Our kids were just 5 and 6 at the time, so it is no exaggeration to say that he has been a part of most of their childhood family memories, with the series of annual Christmas photos as a reminder of how they grew up as he grew old.

He had slowed down considerably over the years, but still seemed to be in decent health considering his sedentary lifestyle and his propensity to hang around the kitchen, you know, just in case some food happened to fall on the floor.

But on Wednesday this week, my wife was out of town and I was at an event downtown. The kids were at home with the pets (Bosco plus another dog and 3 cats), and things went bad unexpectedly and quickly.

My daughter texted me around 5 PM saying something was wrong with Bosco, so I called her to see what was up. Difficulty breathing, and inability to even stand up, hmmm, I thought, I better head home quickly.

By the time I got to my car not even 10 minutes later, she texted me to say that she feared the worst. I got home and sadly realized that she was right. Sad enough to have an old friend pass away, but sadder still that it happened in front of my kids, without their parents there.

My son helped me load him into the car for one final trip to the vet, where we said goodbye one last time, and we both cried all the way home.

After sleeping on it a few nights, I am very thankful for the quickness with which he scheduled his ultimate departure, if not the exact timing. How many stories have you heard about people whose pets get sick, and they then have to make choices between expensive veterinary procedures and letting nature take its course.

I will now try to carefully draw a parallel between the case of a pet and that of a parent. I say “carefully” because I recall an instance when my aunt passed away, and my father suggested to her widower husband that he get a dog.

Dad was making what he felt was a constructive suggestion to help his brother-in-law through some of the grief and loneliness, but I know that some people took it wrongly, as if he was suggesting that my aunt could be “replaced” by a dog.

The story I wish to convey is about my Dad, and how he left us relatively early, yet not so quickly as to leave us scrambling.
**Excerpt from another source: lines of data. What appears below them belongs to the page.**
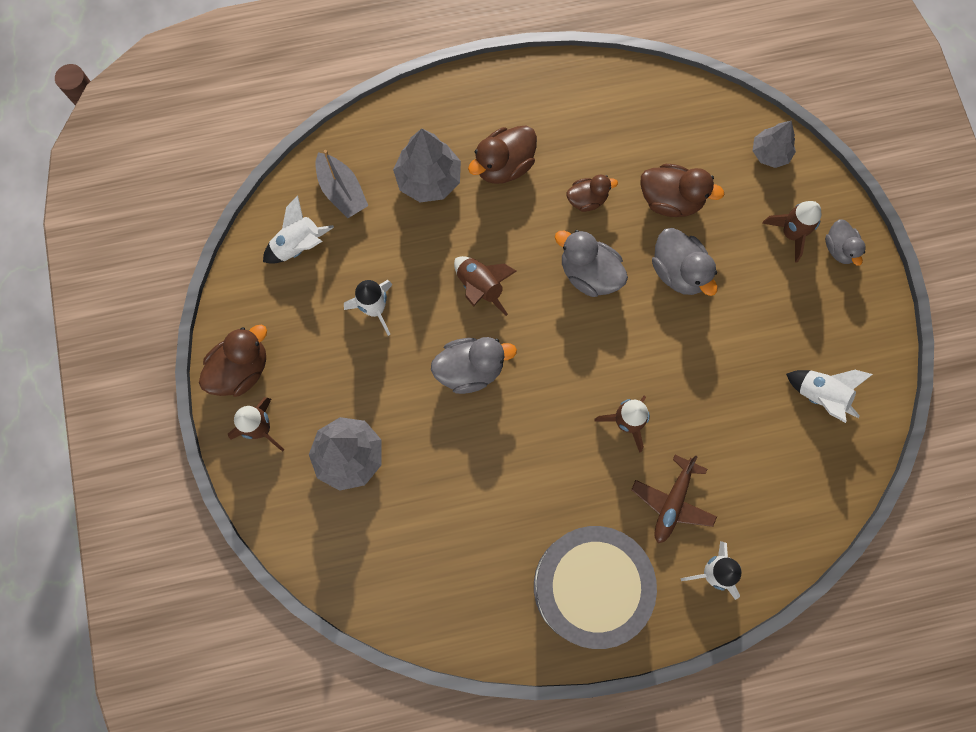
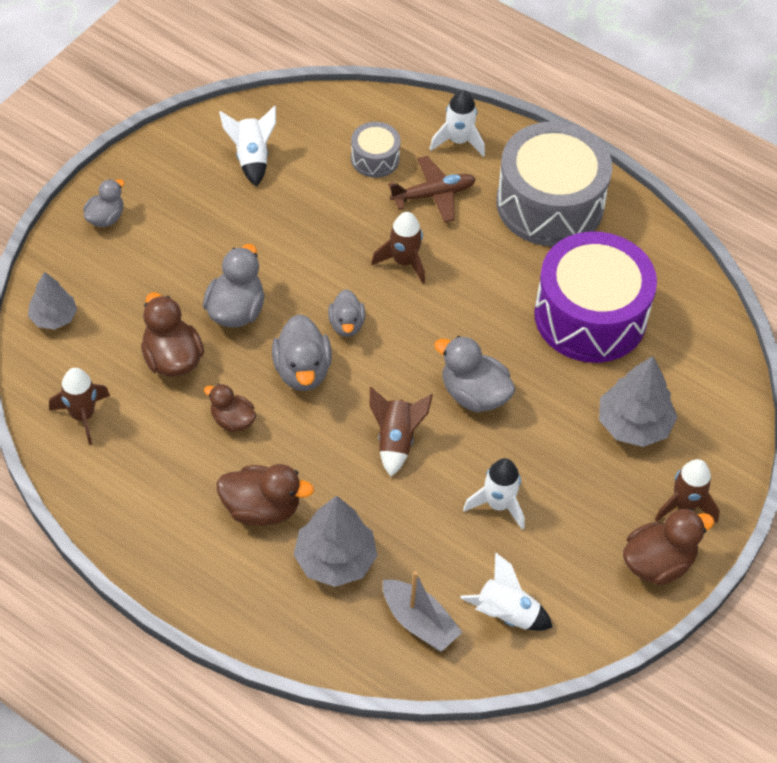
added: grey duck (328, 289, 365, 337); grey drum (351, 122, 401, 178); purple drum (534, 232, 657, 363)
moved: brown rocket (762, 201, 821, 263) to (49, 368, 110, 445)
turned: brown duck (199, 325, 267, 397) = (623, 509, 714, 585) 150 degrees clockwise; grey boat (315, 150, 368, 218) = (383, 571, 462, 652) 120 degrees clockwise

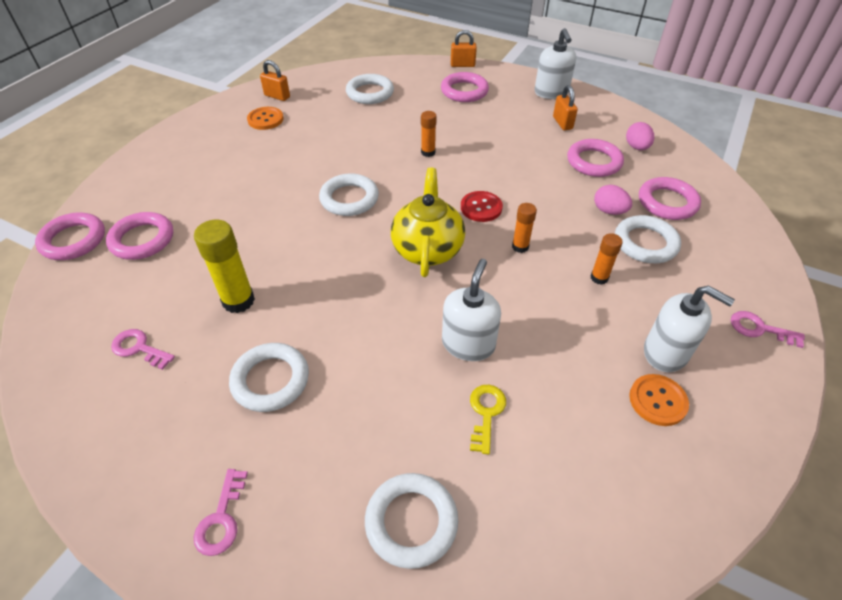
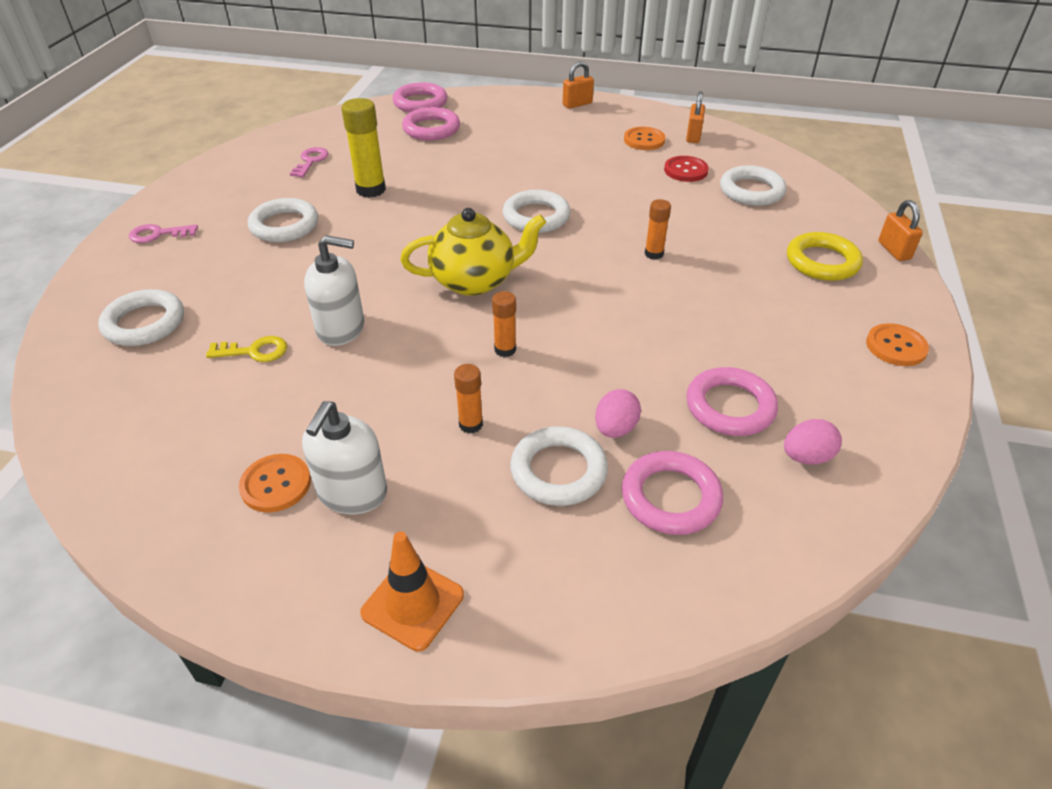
moved: red button (461, 191, 503, 222) to (664, 156, 709, 182); orange padlock (553, 85, 578, 130) to (563, 62, 594, 109)
replaced: white soap dispenser (534, 28, 576, 99) to orange button (866, 323, 929, 366); pink key (731, 311, 805, 348) to orange traffic cone (360, 531, 464, 651)
recoloured: pink ring (441, 72, 489, 102) to yellow ring (787, 232, 863, 281)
My mother recently related to me that when she and my Dad used to go and visit his mother during her long battle with Alzheimers, on the drive home, Dad always said to her, “If I ever get like that, please shoot me”.

The cancer saved us from having to go through that, and Bosco’s passing, also likely from cancer, saved us a lot of tough times and extra heartache.

And the title for this blog? I borrowed it from my 13-year-old daughter’s Facebook post about the loss of her “old friend”.

Sometimes sad events allow us to appreciate how quickly our kids have matured while we were paying attention to other things.

Goodbye Bosco. It is better to have loved you and lost you, than to never have loved you at all.